**Required work:**
• a. In the entity resolution guide, rewrite the part that begins at the words "Scoring Methods" and stops after "non-null fields (default)", changing "Confidence" to "Certainty" each time it appears.
• b. Write what comes next in the entity resolution guide, starting right after its last line.

* Begin Document passage *

Stage Layer What Happens
1. Watermark Read Meta Read cursor positions for incremental load
2. Stage Sources Bronze Incremental load from source tables with grace period
3. Feature Engineering Silver Compute features, blocking keys, composite keys
4. Term Frequencies Silver (Optional) Compute TF statistics for TF-IDF scoring
5. Embeddings + LSH Silver (Optional) Generate ML embeddings and LSH buckets
6. Create UDFs Setup Create Jaro-Winkler JS UDF if needed
7. Tier Execution Silver For each tier: blocking -> comparison -> scoring -> threshold
8. Clustering Silver Connected components to assign entity clusters
9. Gold Output Gold Elect canonical records, produce resolved_entities
10. Active Learning Silver (Optional) Generate review queue for uncertain pairs
11. Watermark Advance Meta Update cursor positions on success

Scoring Methods

Method How It Works When to Use
sum Weighted sum of binary comparisons. Confidence = score / max_possible. Simple, interpretable rules
fellegi_sunter Log-likelihood ratio scoring with m/u probabilities. Confidence = 2^W / (1 + 2^W). Probabilistic matching with training data

Canonical Record Election

Method Strategy
completeness Record with the most non-null fields (default)
recency Most recently updated record
source_priority Record from highest-priority source
field_merge Golden record assembled per-field from best source

Custom Functions

Register your own feature and comparison functions without modifying the package:

from bq_entity_resolution import register_feature, register_comparison

@register_feature("company_suffix_clean")

* End Document passage *
* Begin Information shown *

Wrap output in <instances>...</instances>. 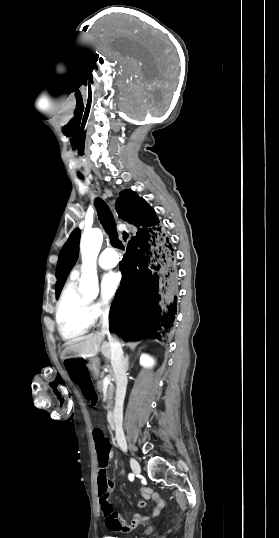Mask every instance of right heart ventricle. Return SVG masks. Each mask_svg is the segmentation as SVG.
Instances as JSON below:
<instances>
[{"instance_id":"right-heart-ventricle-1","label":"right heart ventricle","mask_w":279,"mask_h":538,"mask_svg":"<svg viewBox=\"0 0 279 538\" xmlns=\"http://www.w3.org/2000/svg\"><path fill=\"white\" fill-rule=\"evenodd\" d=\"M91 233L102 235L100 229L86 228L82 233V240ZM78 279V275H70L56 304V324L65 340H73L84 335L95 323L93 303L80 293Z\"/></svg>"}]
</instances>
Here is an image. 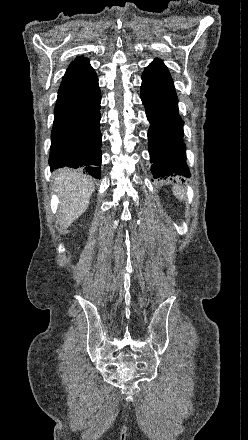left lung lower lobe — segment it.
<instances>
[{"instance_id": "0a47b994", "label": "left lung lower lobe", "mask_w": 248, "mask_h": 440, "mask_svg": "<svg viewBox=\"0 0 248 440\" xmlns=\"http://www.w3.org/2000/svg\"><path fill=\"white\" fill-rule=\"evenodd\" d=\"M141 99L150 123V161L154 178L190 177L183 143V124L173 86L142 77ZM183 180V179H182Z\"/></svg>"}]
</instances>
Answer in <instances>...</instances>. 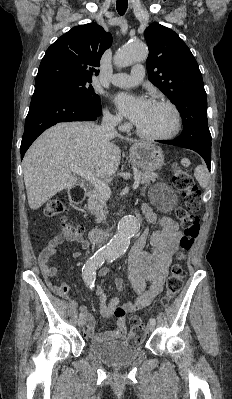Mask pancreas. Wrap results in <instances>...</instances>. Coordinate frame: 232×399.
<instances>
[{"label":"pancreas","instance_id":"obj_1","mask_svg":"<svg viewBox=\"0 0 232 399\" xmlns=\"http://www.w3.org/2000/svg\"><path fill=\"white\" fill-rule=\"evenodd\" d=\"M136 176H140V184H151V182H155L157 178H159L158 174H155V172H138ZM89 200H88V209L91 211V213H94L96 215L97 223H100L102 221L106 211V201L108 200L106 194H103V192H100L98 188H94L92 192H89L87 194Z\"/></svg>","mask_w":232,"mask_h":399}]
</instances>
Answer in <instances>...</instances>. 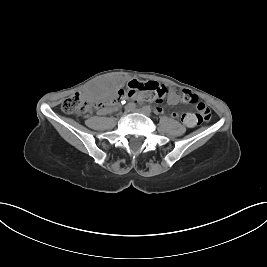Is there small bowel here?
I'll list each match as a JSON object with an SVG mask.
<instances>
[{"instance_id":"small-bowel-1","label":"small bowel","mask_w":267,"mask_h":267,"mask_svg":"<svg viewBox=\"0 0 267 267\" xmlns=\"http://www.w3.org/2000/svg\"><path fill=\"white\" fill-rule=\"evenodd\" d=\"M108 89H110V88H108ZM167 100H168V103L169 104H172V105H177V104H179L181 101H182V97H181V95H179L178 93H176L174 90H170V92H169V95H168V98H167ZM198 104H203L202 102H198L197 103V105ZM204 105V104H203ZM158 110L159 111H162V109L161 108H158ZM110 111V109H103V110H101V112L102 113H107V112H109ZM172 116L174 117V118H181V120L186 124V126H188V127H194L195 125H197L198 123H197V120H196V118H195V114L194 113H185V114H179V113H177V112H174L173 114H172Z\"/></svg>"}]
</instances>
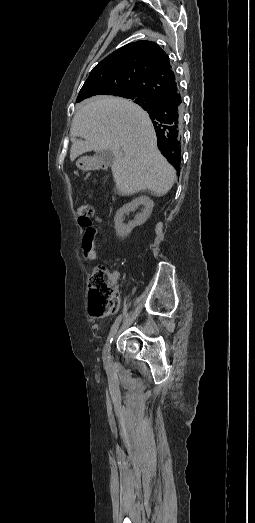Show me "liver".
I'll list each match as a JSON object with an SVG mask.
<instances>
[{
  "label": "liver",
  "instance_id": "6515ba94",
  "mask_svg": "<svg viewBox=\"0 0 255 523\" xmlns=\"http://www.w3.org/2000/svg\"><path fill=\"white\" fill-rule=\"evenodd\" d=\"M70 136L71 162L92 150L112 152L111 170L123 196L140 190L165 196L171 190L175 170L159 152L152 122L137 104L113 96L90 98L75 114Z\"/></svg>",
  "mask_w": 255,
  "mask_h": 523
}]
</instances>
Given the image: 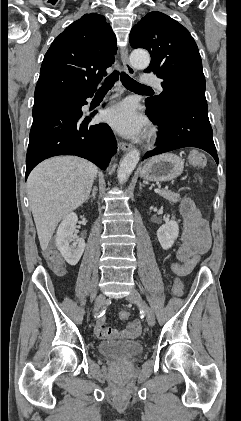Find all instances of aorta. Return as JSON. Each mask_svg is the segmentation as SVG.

* End Information shown *

**Responses by task:**
• a.
Scoring Methods

Method How It Works When to Use
sum Weighted sum of binary comparisons. Certainty = score / max_possible. Simple, interpretable rules
fellegi_sunter Log-likelihood ratio scoring with m/u probabilities. Certainty = 2^W / (1 + 2^W). Probabilistic matching with training data

Canonical Record Election

Method Strategy
completeness Record with the most non-null fields (default)

• b.
def company_suffix_clean(inputs, **_):
    """Strip common business suffixes (LLC, Inc, Corp)."""
    col = inputs[0]
    return f"REGEXP_REPLACE(UPPER(TRIM({col})), r'\\b(LLC|INC|CORP|LTD)\\b', '')"

@register_comparison("fuzzy_phone")
def fuzzy_phone(left, right, last_n=7, **_):
    """Match on last N digits of phone numbers."""
    return f"(RIGHT(l.{left}, {last_n}) = RIGHT(r.{right}, {last_n}) AND l.{left} IS NOT NULL)"

Then use in YAML:

feature_engineering:
  features:
    - name: company_clean
      function: company_suffix_clean
      input: company_name

matching_tiers:
  - name: phone_match
    comparisons:
      - left: phone_clean
        right: phone_clean
        method: fuzzy_phone
        params: { last_n: 7 }
        weight: 3.0

Built-in Functions

Feature Functions (104)

Category Functions
Name name_clean, name_clean_strict, first_letter, first_n_chars, char_length, soundex, extract_salutation, strip_salutation, extract_suffix, strip_suffix, word_count, first_word, last_word, initials, strip_business_suffix, name_fingerprint, sorted_name_tokens, sorted_name_fingerprint, nickname_canonical, nickname_match_key
Entity entity_type_classify, name_format_detect, is_multi_person
Email email_is_role_address, email_local_part, email_domain, email_domain_category
Business dba_extract, dba_normalize, business_type_extract, business_core_name
Negative Flags extract_generational_suffix, extract_roman_numeral, is_hoa_trust_careof, extract_numbered_entity_suffix, geographic_qualifier
Address address_standardize (40+ USPS abbreviations), extract_street_number, extract_street_name, extract_unit_number
Contact phone_standardize (handles country codes), phone_area_code, phone_last_four, email_domain_type
Blocking farm_fingerprint, farm_fingerprint_concat
Zip/Date zip5, zip3, year_of_date, date_to_string
Industry policy_number_normalize, claim_number_normalize, npi_validate, mrn_normalize, and 12 more
Geo geo_hash, lat_lon_bucket, geo_region_code
Utility upper_trim, lower_trim, left, right, coalesce, concat, nullif_empty, identity, and more

Comparison Functions (54)

Category Functions
Exact exact, exact_case_insensitive, exact_or_null
Edit Distance levenshtein, levenshtein_normalized, levenshtein_score
Jaro-Winkler jaro_winkler, jaro_winkler_score (BigQuery JS UDF, auto-created)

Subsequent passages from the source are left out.